"So what do you think? Can we create a film for Water is Basic?" My question edged on overconfidence.
"I don't think so." Steve Roese, director of the organization, had the look of a man burned by false promises too many times.
I was shocked. Why wouldn't the executive director of a non-profit want a documentary that highlighted its quest to bring fresh water to the population of South Sudan? Studying Steve's doubtful eyes, I began to mentally retrace my quest to complete this short documentary.
A year before, I dined at a local café with friends Joel Smith and Jason Wendel while we dreamed of making a film together.
Joel, a self-taught videographer, ran a successful business creating promotional videos for church services. Talented but creatively bored, Joel had always wanted to try his hand at a short film.
My travel buddy Jason Wendel owned a small web design company. As a fellow movie buff, we spent years fantasizing what it would take to make our own film. Up to today, there were lots of ideas but no follow through.
In my early 20s, I had the opportunity to fulfill a dream and attend the Victor Duncan Film School. This one-year intensive program taught me the basics I needed to start experimenting with visual storytelling. It also helped me realize my niche was writing and producing unique stories. I wrote and produced some video shorts, developed a few audio productions, produced a small Celtic play showcased in festivals and on stages in Ireland, the U.S. and Canada, and I authored two award-winning books.

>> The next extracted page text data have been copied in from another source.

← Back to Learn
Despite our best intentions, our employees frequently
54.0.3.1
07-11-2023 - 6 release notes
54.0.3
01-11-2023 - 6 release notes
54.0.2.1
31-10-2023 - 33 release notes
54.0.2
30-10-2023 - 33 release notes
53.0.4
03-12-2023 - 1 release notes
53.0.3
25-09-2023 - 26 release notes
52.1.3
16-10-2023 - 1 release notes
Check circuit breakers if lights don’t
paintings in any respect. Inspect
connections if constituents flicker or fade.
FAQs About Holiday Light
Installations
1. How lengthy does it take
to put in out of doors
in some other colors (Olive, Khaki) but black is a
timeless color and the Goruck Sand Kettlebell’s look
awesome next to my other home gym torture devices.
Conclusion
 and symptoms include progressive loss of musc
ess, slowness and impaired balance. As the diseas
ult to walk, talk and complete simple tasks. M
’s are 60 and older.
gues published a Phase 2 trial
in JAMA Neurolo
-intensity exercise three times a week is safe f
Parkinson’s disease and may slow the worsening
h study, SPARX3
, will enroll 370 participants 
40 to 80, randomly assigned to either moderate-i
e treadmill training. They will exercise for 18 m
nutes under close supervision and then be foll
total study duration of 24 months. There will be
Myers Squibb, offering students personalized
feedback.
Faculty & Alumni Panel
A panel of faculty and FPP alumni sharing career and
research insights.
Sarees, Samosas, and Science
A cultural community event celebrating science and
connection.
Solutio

But 20 years later, I still had not created the short film I dreamed of producing.
When Joel proposed we do a film together, my immediate response was to come up with a hundred reasons why it would not work. But then I realized this was my chance of seeing my dream come to pass.
"I'm in. Let's make a film."
For the next year we casually passed ideas back and forth but nothing grabbed hold of our artistic curiosity. Although we were all busy with obligations and forced to shove our dream to the side, we never let each other off the hook. The three of us kept mining ideas, hoping to eventually hit pay dirt—or in this case, pay water. In September of 2009 Water is Basic revealed itself to be the treasure we had been seeking.

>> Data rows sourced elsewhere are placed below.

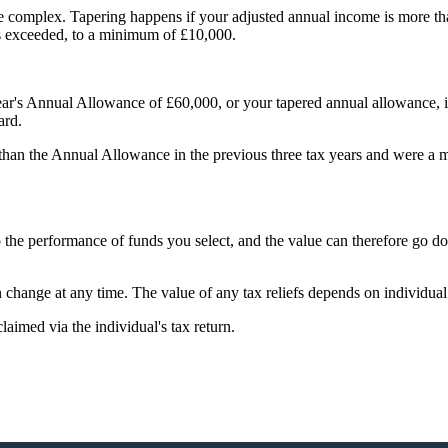
e complex. Tapering happens if your adjusted annual income is more t
is exceeded, to a minimum of £10,000.
ear's Annual Allowance of £60,000, or your tapered annual allowance, if 
ward.
 than the Annual Allowance in the previous three tax years and were a
to the performance of funds you select, and the value can therefore go 
an change at any time. The value of any tax reliefs depends on individua
claimed via the individual's tax return.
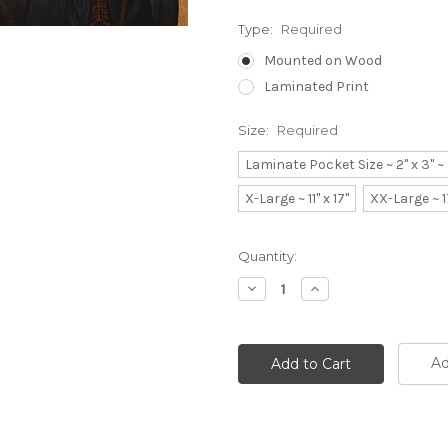
Type:
Required
Mounted on Wood
Laminated Print
Size:
Required
Laminate Pocket Size ~ 2" x 3" 
X-Large ~ 11" x 17"
XX-Large ~ 1
Current
Quantity:
Stock:
Decrease
Increase
Quantity:
Quantity:
Ad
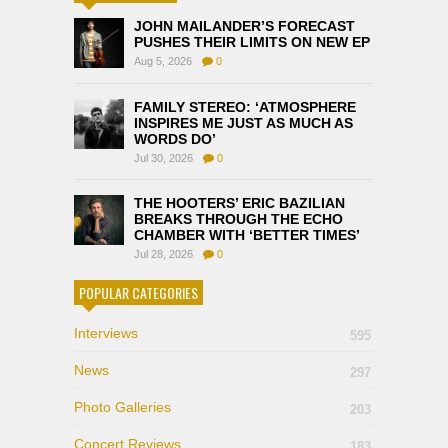
JOHN MAILANDER’S FORECAST
PUSHES THEIR LIMITS ON NEW EP
Aug 5, 2026
0
FAMILY STEREO: ‘ATMOSPHERE
INSPIRES ME JUST AS MUCH AS
WORDS DO’
Jul 30, 2026
0
THE HOOTERS’ ERIC BAZILIAN
BREAKS THROUGH THE ECHO
CHAMBER WITH ‘BETTER TIMES’
Jul 28, 2026
0
POPULAR CATEGORIES
Interviews
595
News
297
Photo Galleries
203
Concert Reviews
183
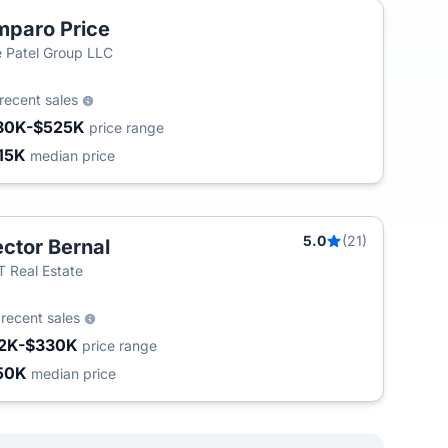
paro Price
 Patel Group LLC
recent sales
80K-$525K
price range
15K
median price
5.0
(21)
ctor Bernal
T
 Real Estate
8
recent sales
2K-$330K
price range
50K
median price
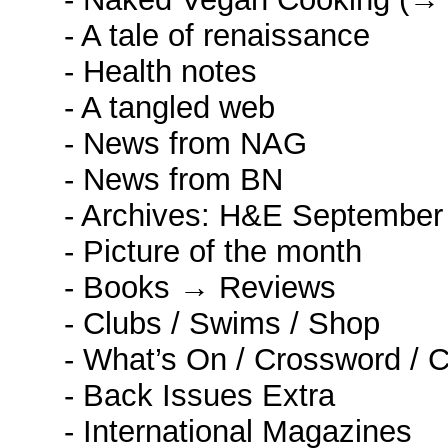
- A tale of renaissance
- Health notes
- A tangled web
- News from NAG
- News from BN
- Archives: H&E September
- Picture of the month
- Books → Reviews
- Clubs / Swims / Shop
- What’s On / Crossword / 
- Back Issues Extra
- International Magazines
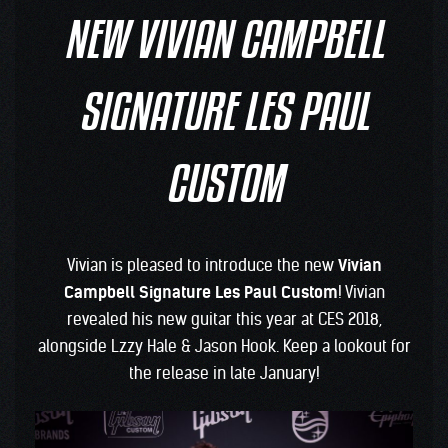
NEW VIVIAN CAMPBELL
SIGNATURE LES PAUL
CUSTOM
Vivian is pleased to introduce the new
Vivian
Campbell Signature Les Paul Custom
! Vivian
revealed his new guitar this year at CES 2018,
alongside Lzzy Hale & Jason Hook. Keep a lookout for
the release in late January!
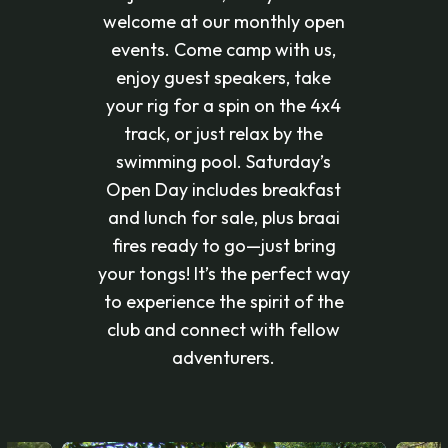
welcome at our monthly open
events. Come camp with us,
enjoy guest speakers, take
your rig for a spin on the 4x4
track, or just relax by the
swimming pool. Saturday’s
Open Day includes breakfast
and lunch for sale, plus braai
fires ready to go—just bring
your tongs! It’s the perfect way
to experience the spirit of the
club and connect with fellow
adventurers.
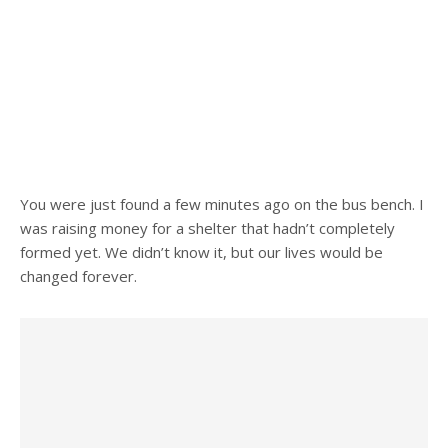
You were just found a few minutes ago on the bus bench. I
was raising money for a shelter that hadn’t completely
formed yet. We didn’t know it, but our lives would be
changed forever.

Steve Roese had gone to South Sudan to help facilitate a weeklong assembly of community leaders to discuss the most vital needs of a people who had suffered 56 years of civil war and religious persecution. Increased education, medical aid, business training, food supply, and community building were all raised, but one need outweighed all of these. Of the 9 million South Sudanese, 90% had no access to clean water and 80% of hospital visits were caused by waterborne-illnesses. Every day, the average family spent 6 hours finding and preparing water to drink. Without clean water nothing else mattered. Water was basic to survival.
Water is Basic was born from this meeting.
Partnering with Sudanese leadership, Irving Bible Church bought a drilling rig and raised the capital to help fund a Sudanese-run company to dig bore holes. Within a few years, WiB became an independent and stunningly successful non-profit and I knew there was a worldwide story to tell.
We would create a short documentary featuring a true account of 12-year old child who spent the majority of his or her day collecting water. Like countless South Sudanese children, the child was deprived of an education because most of the day, every day, was spent carrying 40 pounds of water the miles between the run-off spot that served as the village’s water source and home. That one child would represent a billion people on our planet who had no access to clean water. At the same time, we would record WiB digging a bore hole in that child's village, giving us the unique opportunity to see his or her life changed immediately. We knew this film would work and this was the story I pitched to Steve.
Although Steve’s “I don’t think so” reply temporarily stunned me, I was not ready to give up.
"What if the film cost WiB zero dollars? We'll produce a film funded by outside folks who believe in WiB. And Joel, Jason and I will give all of our talent for free. There will be no financial risk." Steve had no more arguments and the deal was made. By that November, we were on our way to Sudan to shoot our documentary.
Before I left his office I gave Steve one last promise. "By the way, this documentary will be so good it will be in film festivals across the United States."
Steve looked at me and laughed. "Let's just complete a film."